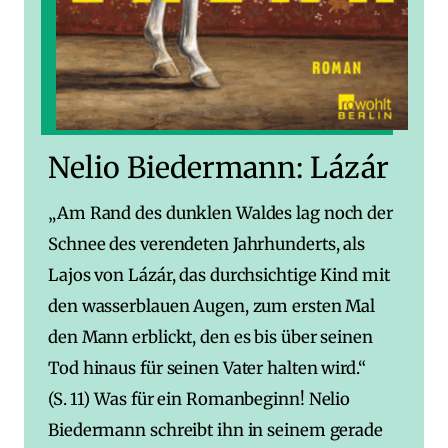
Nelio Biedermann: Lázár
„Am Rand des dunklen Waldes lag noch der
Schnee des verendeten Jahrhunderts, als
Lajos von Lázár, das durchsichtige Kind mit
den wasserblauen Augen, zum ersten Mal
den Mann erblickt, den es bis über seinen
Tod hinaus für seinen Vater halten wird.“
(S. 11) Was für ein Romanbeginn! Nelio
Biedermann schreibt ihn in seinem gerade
--
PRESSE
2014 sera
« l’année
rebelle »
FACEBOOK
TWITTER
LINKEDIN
--
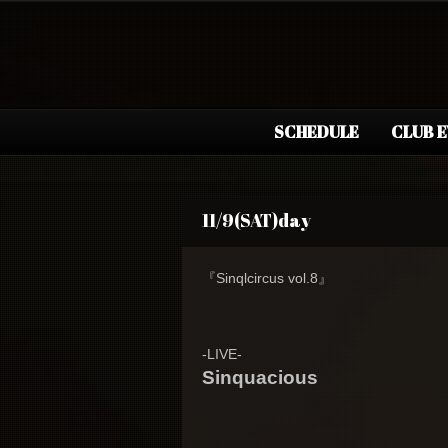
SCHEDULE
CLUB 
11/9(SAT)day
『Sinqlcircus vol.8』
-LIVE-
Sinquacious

Work required ▸
Whenever the word "Nelio" appears in a line of the listing, report that line.

Your solution ▸
Nelio Biedermann: Lázár
(S. 11) Was für ein Romanbeginn! Nelio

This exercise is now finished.